Gurken schälen, halbieren und ggf. Kerne mit einem Teel. heraus schaben (muss nicht). Die halben Gurken noch einmal halbieren, etwas kürzer als das Glas hoch ist in Streifen schneiden und die Gurkenstücke hochkant dicht an dicht in die Gläser füllen. Dill, Knoblauch, Chilischote zwischen die Gurkenstreifen schieben.

Während dieser Arbeit Essig, Wasser, Apfelsaft, Zucker und die restlichen Gewürze zu einem Sud aufkochen und 5 min kochen lassen. Die Flüssigkeit mit den Gewürzen kochend auf de Gurken gießen bis knapp unter den Rand. Schraubverschluss auf die Gläser legen, nicht zuschrauben. Im Einkochtopf Wasser, das bis zur Hälfte der Glashöhe eingefüllt ist auf 90° C bringen und die Gläser nicht fest zugeschraubt hineinstellen. Bei 90° C ½ Std. erhitzen, Gläser herausnehmen, fest zuschrauben und auf dem Kopf stehend abkühlen lassen.

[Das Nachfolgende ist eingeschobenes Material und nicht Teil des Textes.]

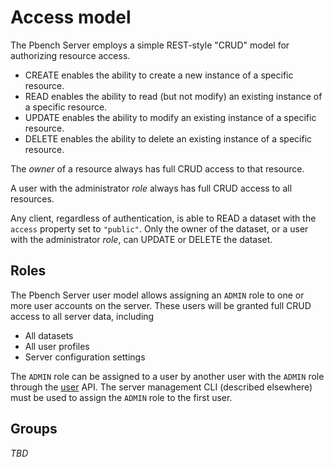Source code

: # Access model

The Pbench Server employs a simple REST-style "CRUD" model for authorizing
resource access.

* CREATE enables the ability to create a new instance of a specific resource.
* READ enables the ability to read (but not modify) an existing instance of a
specific resource.
* UPDATE enables the ability to modify an existing instance of a specific resource.
* DELETE enables the ability to delete an existing instance of a specific resource.

The *owner* of a resource always has full CRUD access to that resource.

A user with the administrator *role* always has full CRUD access to all resources.

Any client, regardless of authentication, is able to READ a dataset with the
`access` property set to `"public"`. Only the owner of the dataset, or a user with
the administrator *role*, can UPDATE or DELETE the dataset.

## Roles

The Pbench Server user model allows assigning an `ADMIN` role to one or more
user accounts on the server. These users will be granted full CRUD access to
all server data, including

- All datasets
- All user profiles
- Server configuration settings

The `ADMIN` role can be assigned to a user by another user with the `ADMIN`
role through the [user](V1/user.md) API. The server management CLI (described
elsewhere) must be used to assign the `ADMIN` role to the first user.

## Groups

_TBD_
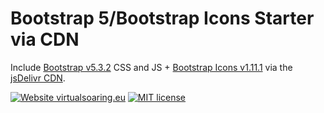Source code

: # Bootstrap 5/Bootstrap Icons Starter via CDN

Include [Bootstrap v5.3.2](https://getbootstrap.com) CSS and JS + [Bootstrap Icons v1.11.1](https://icons.getbootstrap.com) via the [jsDelivr CDN](https://www.jsdelivr.com/package/npm/bootstrap).

[![Website virtualsoaring.eu](https://img.shields.io/badge/Website-virtualsoaring.eu-blue.svg)](https://virtualsoaring.eu/)
[![MIT license](https://img.shields.io/badge/License-MIT-orange.svg)](https://choosealicense.com/licenses/mit/)
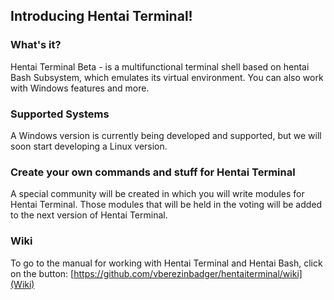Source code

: ## Introducing Hentai Terminal!

### What's it?
Hentai Terminal Beta - is a multifunctional terminal shell based on hentai Bash Subsystem, which emulates its virtual environment. You can also work with Windows features and more.
### Supported Systems
A Windows version is currently being developed and supported, but we will soon start developing a Linux version.

### Create your own commands and stuff for Hentai Terminal
A special community will be created in which you will write modules for Hentai Terminal. Those modules that will be held in the voting will be added to the next version of Hentai Terminal.


### Wiki
To go to the manual for working with Hentai Terminal and Hentai Bash, click on the button: [https://github.com/vberezinbadger/hentaiterminal/wiki](Wiki)
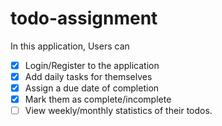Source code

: # todo-assignment

In this application, Users can

- [X] Login/Register to the application 
- [X] Add daily tasks for themselves
- [X] Assign a due date of completion
- [X] Mark them as complete/incomplete
- [ ] View weekly/monthly statistics of their todos.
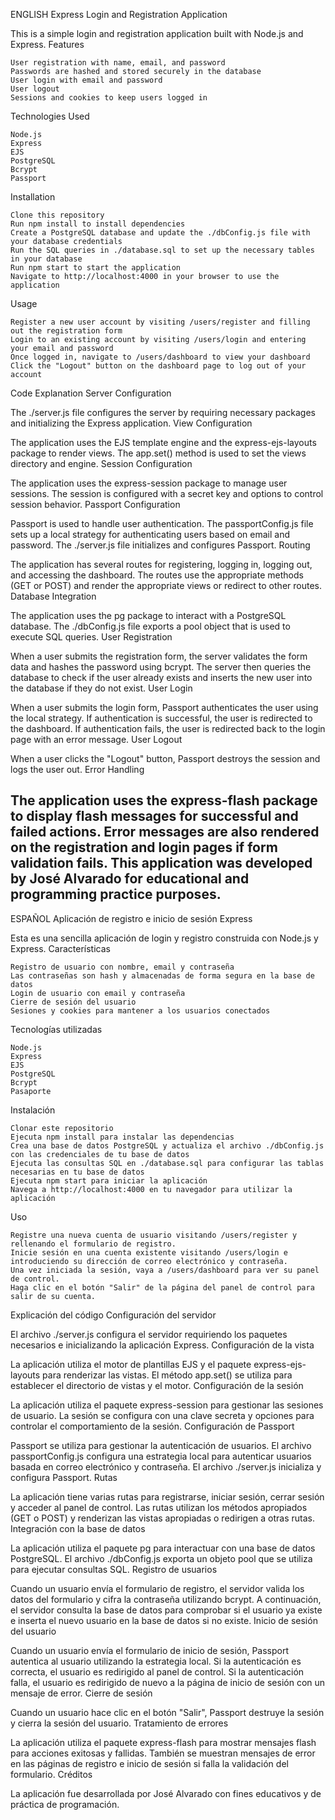 ENGLISH
Express Login and Registration Application

This is a simple login and registration application built with Node.js and Express.
Features

    User registration with name, email, and password
    Passwords are hashed and stored securely in the database
    User login with email and password
    User logout
    Sessions and cookies to keep users logged in

Technologies Used

    Node.js
    Express
    EJS
    PostgreSQL
    Bcrypt
    Passport

Installation

    Clone this repository
    Run npm install to install dependencies
    Create a PostgreSQL database and update the ./dbConfig.js file with your database credentials
    Run the SQL queries in ./database.sql to set up the necessary tables in your database
    Run npm start to start the application
    Navigate to http://localhost:4000 in your browser to use the application

Usage

    Register a new user account by visiting /users/register and filling out the registration form
    Login to an existing account by visiting /users/login and entering your email and password
    Once logged in, navigate to /users/dashboard to view your dashboard
    Click the "Logout" button on the dashboard page to log out of your account

Code Explanation
Server Configuration

The ./server.js file configures the server by requiring necessary packages and initializing the Express application.
View Configuration

The application uses the EJS template engine and the express-ejs-layouts package to render views. The app.set() method is used to set the views directory and engine.
Session Configuration

The application uses the express-session package to manage user sessions. The session is configured with a secret key and options to control session behavior.
Passport Configuration

Passport is used to handle user authentication. The passportConfig.js file sets up a local strategy for authenticating users based on email and password. The ./server.js file initializes and configures Passport.
Routing

The application has several routes for registering, logging in, logging out, and accessing the dashboard. The routes use the appropriate methods (GET or POST) and render the appropriate views or redirect to other routes.
Database Integration

The application uses the pg package to interact with a PostgreSQL database. The ./dbConfig.js file exports a pool object that is used to execute SQL queries.
User Registration

When a user submits the registration form, the server validates the form data and hashes the password using bcrypt. The server then queries the database to check if the user already exists and inserts the new user into the database if they do not exist.
User Login

When a user submits the login form, Passport authenticates the user using the local strategy. If authentication is successful, the user is redirected to the dashboard. If authentication fails, the user is redirected back to the login page with an error message.
User Logout

When a user clicks the "Logout" button, Passport destroys the session and logs the user out.
Error Handling

The application uses the express-flash package to display flash messages for successful and failed actions. Error messages are also rendered on the registration and login pages if form validation fails.
This application was developed by José Alvarado for educational and programming practice purposes.
---------------------------------------------------------------------------------------------------------------------------------------------------------------------------------------------------------------------
ESPAÑOL
Aplicación de registro e inicio de sesión Express

Esta es una sencilla aplicación de login y registro construida con Node.js y Express.
Características

    Registro de usuario con nombre, email y contraseña
    Las contraseñas son hash y almacenadas de forma segura en la base de datos
    Login de usuario con email y contraseña
    Cierre de sesión del usuario
    Sesiones y cookies para mantener a los usuarios conectados

Tecnologías utilizadas

    Node.js
    Express
    EJS
    PostgreSQL
    Bcrypt
    Pasaporte

Instalación

    Clonar este repositorio
    Ejecuta npm install para instalar las dependencias
    Crea una base de datos PostgreSQL y actualiza el archivo ./dbConfig.js con las credenciales de tu base de datos
    Ejecuta las consultas SQL en ./database.sql para configurar las tablas necesarias en tu base de datos
    Ejecuta npm start para iniciar la aplicación
    Navega a http://localhost:4000 en tu navegador para utilizar la aplicación

Uso

    Registre una nueva cuenta de usuario visitando /users/register y rellenando el formulario de registro.
    Inicie sesión en una cuenta existente visitando /users/login e introduciendo su dirección de correo electrónico y contraseña.
    Una vez iniciada la sesión, vaya a /users/dashboard para ver su panel de control.
    Haga clic en el botón "Salir" de la página del panel de control para salir de su cuenta.

Explicación del código
Configuración del servidor

El archivo ./server.js configura el servidor requiriendo los paquetes necesarios e inicializando la aplicación Express.
Configuración de la vista

La aplicación utiliza el motor de plantillas EJS y el paquete express-ejs-layouts para renderizar las vistas. El método app.set() se utiliza para establecer el directorio de vistas y el motor.
Configuración de la sesión

La aplicación utiliza el paquete express-session para gestionar las sesiones de usuario. La sesión se configura con una clave secreta y opciones para controlar el comportamiento de la sesión.
Configuración de Passport

Passport se utiliza para gestionar la autenticación de usuarios. El archivo passportConfig.js configura una estrategia local para autenticar usuarios basada en correo electrónico y contraseña. El archivo ./server.js inicializa y configura Passport.
Rutas

La aplicación tiene varias rutas para registrarse, iniciar sesión, cerrar sesión y acceder al panel de control. Las rutas utilizan los métodos apropiados (GET o POST) y renderizan las vistas apropiadas o redirigen a otras rutas.
Integración con la base de datos

La aplicación utiliza el paquete pg para interactuar con una base de datos PostgreSQL. El archivo ./dbConfig.js exporta un objeto pool que se utiliza para ejecutar consultas SQL.
Registro de usuarios

Cuando un usuario envía el formulario de registro, el servidor valida los datos del formulario y cifra la contraseña utilizando bcrypt. A continuación, el servidor consulta la base de datos para comprobar si el usuario ya existe e inserta el nuevo usuario en la base de datos si no existe.
Inicio de sesión del usuario

Cuando un usuario envía el formulario de inicio de sesión, Passport autentica al usuario utilizando la estrategia local. Si la autenticación es correcta, el usuario es redirigido al panel de control. Si la autenticación falla, el usuario es redirigido de nuevo a la página de inicio de sesión con un mensaje de error.
Cierre de sesión

Cuando un usuario hace clic en el botón "Salir", Passport destruye la sesión y cierra la sesión del usuario.
Tratamiento de errores

La aplicación utiliza el paquete express-flash para mostrar mensajes flash para acciones exitosas y fallidas. También se muestran mensajes de error en las páginas de registro e inicio de sesión si falla la validación del formulario.
Créditos

La aplicación fue desarrollada por José Alvarado con fines educativos y de práctica de programación. 
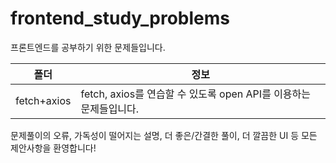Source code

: # frontend_study_problems

프론트엔드를 공부하기 위한 문제들입니다.

| 폴더        | 정보                                                              |
| ----------- | ----------------------------------------------------------------- |
| fetch+axios | fetch, axios를 연습할 수 있도록 open API를 이용하는 문제들입니다. |

문제풀이의 오류, 가독성이 떨어지는 설명, 더 좋은/간결한 풀이, 더 깔끔한 UI 등 모든 제안사항을 환영합니다!
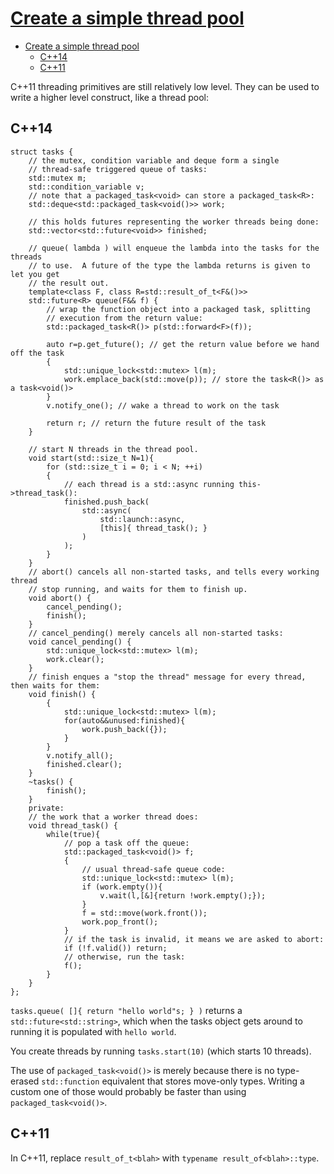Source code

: # [Create a simple thread pool](https://riptutorial.com/cplusplus/example/15806/create-a-simple-thread-pool)

- [Create a simple thread pool](#create-a-simple-thread-pool)
  - [C++14](#c14)
  - [C++11](#c11)

C++11 threading primitives are still relatively low level. They can be used to write a higher level construct, like a thread pool:

## C++14

    struct tasks {
        // the mutex, condition variable and deque form a single
        // thread-safe triggered queue of tasks:
        std::mutex m;
        std::condition_variable v;
        // note that a packaged_task<void> can store a packaged_task<R>:
        std::deque<std::packaged_task<void()>> work;
    
        // this holds futures representing the worker threads being done:
        std::vector<std::future<void>> finished;
    
        // queue( lambda ) will enqueue the lambda into the tasks for the threads
        // to use.  A future of the type the lambda returns is given to let you get
        // the result out.
        template<class F, class R=std::result_of_t<F&()>>
        std::future<R> queue(F&& f) {
            // wrap the function object into a packaged task, splitting
            // execution from the return value:
            std::packaged_task<R()> p(std::forward<F>(f));
    
            auto r=p.get_future(); // get the return value before we hand off the task
            {
                std::unique_lock<std::mutex> l(m);
                work.emplace_back(std::move(p)); // store the task<R()> as a task<void()>
            }
            v.notify_one(); // wake a thread to work on the task
    
            return r; // return the future result of the task
        }
    
        // start N threads in the thread pool.
        void start(std::size_t N=1){
            for (std::size_t i = 0; i < N; ++i)
            {
                // each thread is a std::async running this->thread_task():
                finished.push_back(
                    std::async(
                        std::launch::async,
                        [this]{ thread_task(); }
                    )
                );
            }
        }
        // abort() cancels all non-started tasks, and tells every working thread
        // stop running, and waits for them to finish up.
        void abort() {
            cancel_pending();
            finish();
        }
        // cancel_pending() merely cancels all non-started tasks:
        void cancel_pending() {
            std::unique_lock<std::mutex> l(m);
            work.clear();
        }
        // finish enques a "stop the thread" message for every thread, then waits for them:
        void finish() {
            {
                std::unique_lock<std::mutex> l(m);
                for(auto&&unused:finished){
                    work.push_back({});
                }
            }
            v.notify_all();
            finished.clear();
        }
        ~tasks() {
            finish();
        }
        private:
        // the work that a worker thread does:
        void thread_task() {
            while(true){
                // pop a task off the queue:
                std::packaged_task<void()> f;
                {
                    // usual thread-safe queue code:
                    std::unique_lock<std::mutex> l(m);
                    if (work.empty()){
                        v.wait(l,[&]{return !work.empty();});
                    }
                    f = std::move(work.front());
                    work.pop_front();
                }
                // if the task is invalid, it means we are asked to abort:
                if (!f.valid()) return;
                // otherwise, run the task:
                f();
            }
        }
    };

`tasks.queue( []{ return "hello world"s; } )` returns a `std::future<std::string>`, which when the tasks object gets around to running it is populated with `hello world`.

You create threads by running `tasks.start(10)` (which starts 10 threads).

The use of `packaged_task<void()>` is merely because there is no type-erased `std::function` equivalent that stores move-only types. Writing a custom one of those would probably be faster than using `packaged_task<void()>`.

## C++11

In C++11, replace `result_of_t<blah>` with `typename result_of<blah>::type`.

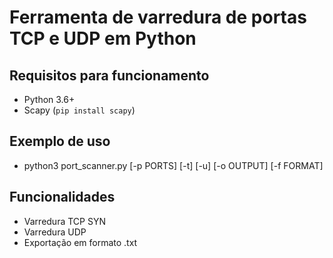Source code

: # Ferramenta de varredura de portas TCP e UDP em Python

## Requisitos para funcionamento
- Python 3.6+
- Scapy (`pip install scapy`)

## Exemplo de uso

- python3 port_scanner.py <target> [-p PORTS] [-t] [-u] [-o OUTPUT] [-f FORMAT]

## Funcionalidades
- Varredura TCP SYN 
- Varredura UDP
- Exportação em formato .txt
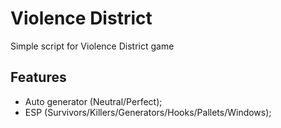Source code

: # Violence District

Simple script for Violence District game

## Features
 - Auto generator (Neutral/Perfect);
 - ESP (Survivors/Killers/Generators/Hooks/Pallets/Windows);
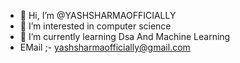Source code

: - 👋 Hi, I’m @YASHSHARMAOFFICIALLY
- 👀 I’m interested in computer science 
- 🌱 I’m currently learning Dsa And Machine Learning
- EMail ;- yashsharmaofficially@gmail.com

<!---
YASHSHARMAOFFICIALLY/YASHSHARMAOFFICIALLY is a ✨ special ✨ repository because its `README.md` (this file) appears on your GitHub profile.
You can click the Preview link to take a look at your changes.
--->

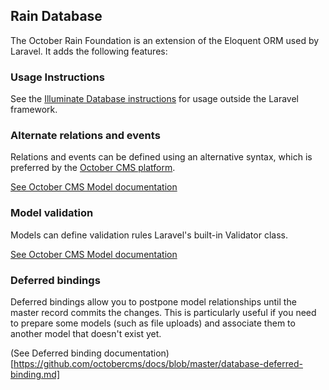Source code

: ## Rain Database

The October Rain Foundation is an extension of the Eloquent ORM used by Laravel. It adds the following features:

### Usage Instructions

See the [Illuminate Database instructions](https://github.com/illuminate/database/blob/master/README.md) for usage outside the Laravel framework.

### Alternate relations and events

Relations and events can be defined using an alternative syntax, which is preferred by the [October CMS platform](http://octobercms.com).

[See October CMS Model documentation](https://github.com/octobercms/docs/blob/master/database-model.md)

### Model validation

Models can define validation rules Laravel's built-in Validator class.

[See October CMS Model documentation](https://github.com/octobercms/docs/blob/master/database-model.md)

### Deferred bindings

Deferred bindings allow you to postpone model relationships until the master record commits the changes. This is particularly useful if you need to prepare some models (such as file uploads) and associate them to another model that doesn't exist yet.

(See Deferred binding documentation)[https://github.com/octobercms/docs/blob/master/database-deferred-binding.md]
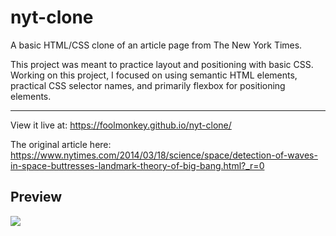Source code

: # nyt-clone
A basic HTML/CSS clone of an article page from The New York Times.

This project was meant to practice layout and positioning with basic CSS. 
Working on this project, I focused on using semantic HTML elements, practical CSS selector names, and primarily flexbox for positioning elements.

-------

View it live at: https://foolmonkey.github.io/nyt-clone/


The original article here: https://www.nytimes.com/2014/03/18/science/space/detection-of-waves-in-space-buttresses-landmark-theory-of-big-bang.html?_r=0

Preview
-------
![](nyt.png)
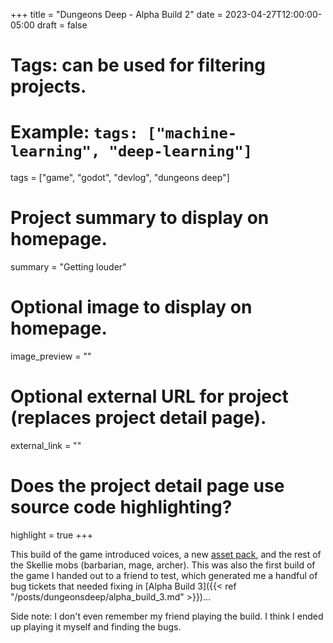 +++
title = "Dungeons Deep - Alpha Build 2"
date = 2023-04-27T12:00:00-05:00
draft = false

# Tags: can be used for filtering projects.
# Example: `tags: ["machine-learning", "deep-learning"]`
tags = ["game", "godot", "devlog", "dungeons deep"]

# Project summary to display on homepage.
summary = "Getting louder"

# Optional image to display on homepage.
image_preview = ""

# Optional external URL for project (replaces project detail page).
external_link = ""

# Does the project detail page use source code highlighting?
highlight = true
+++

This build of the game introduced voices, a new [asset pack](https://kaylousberg.itch.io/kaykit-dungeon-remastered), and the rest of the Skellie mobs (barbarian, mage, archer). This was also the first build of the game I handed out to a friend to test, which generated me a handful of bug tickets that needed fixing in [Alpha Build 3]({{< ref "/posts/dungeonsdeep/alpha_build_3.md" >}})...

Side note: I don't even remember my friend playing the build. I think I ended up playing it myself and finding the bugs.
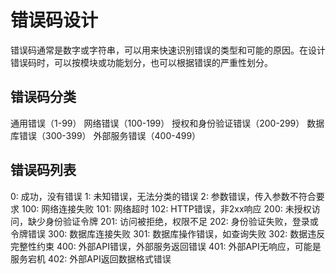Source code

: # 错误码设计
错误码通常是数字或字符串，可以用来快速识别错误的类型和可能的原因。在设计错误码时，可以按模块或功能划分，也可以根据错误的严重性划分。

## 错误码分类

通用错误（1-99）
网络错误（100-199）
授权和身份验证错误（200-299）
数据库错误（300-399）
外部服务错误（400-499）

## 错误码列表

0: 成功，没有错误
1: 未知错误，无法分类的错误
2: 参数错误，传入参数不符合要求
100: 网络连接失败
101: 网络超时
102: HTTP错误，非2xx响应
200: 未授权访问，缺少身份验证令牌
201: 访问被拒绝，权限不足
202: 身份验证失败，登录或令牌错误
300: 数据库连接失败
301: 数据库操作错误，如查询失败
302: 数据违反完整性约束
400: 外部API错误，外部服务返回错误
401: 外部API无响应，可能是服务宕机
402: 外部API返回数据格式错误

Alternativ kann man die Gläser in eine Fettwanne (das Backblech mit dem hohen Rand) des Backofens stellen. Die Wanne in den Ofen schieben und bis zum Rand mit kochendem Wasser füllen. Die Verschlüsse mit einer dicken Lage feuchtem Zeitungspapier abdecken und bei 100 -bis 120° C ½ Stunde erhitzen. Gläser wieder herausnehmen, fest verschließen und auf dem Kopf stehend abkühlen lassen.
Vor dem ersten Probieren 1 Woche ziehen lassen.
Wenn man nur eine kleinere Menge Gurken hat und diese alsbald verbraucht, kann man sich das Einkochen sparen.  
Sicherheitshinweis: Das Wasser in der Fettwanne im Ofen abkühlen lassen! Es schwappt leicht über und Ihr holt euch Brandwunden wenn Ihr das Wasser ganz heiß herausholt.
Variation: Die Gurken lassen sich auch in Scheiben einlegen. Diese aber nicht zu dünn schneiden ca. 3-5 mm
Tipp: Bei den Gewürzmischungen kann man sehr variieren, Pfeffer, Senf, Curry usw. Lasst Eurer Phantasie freien Lauf!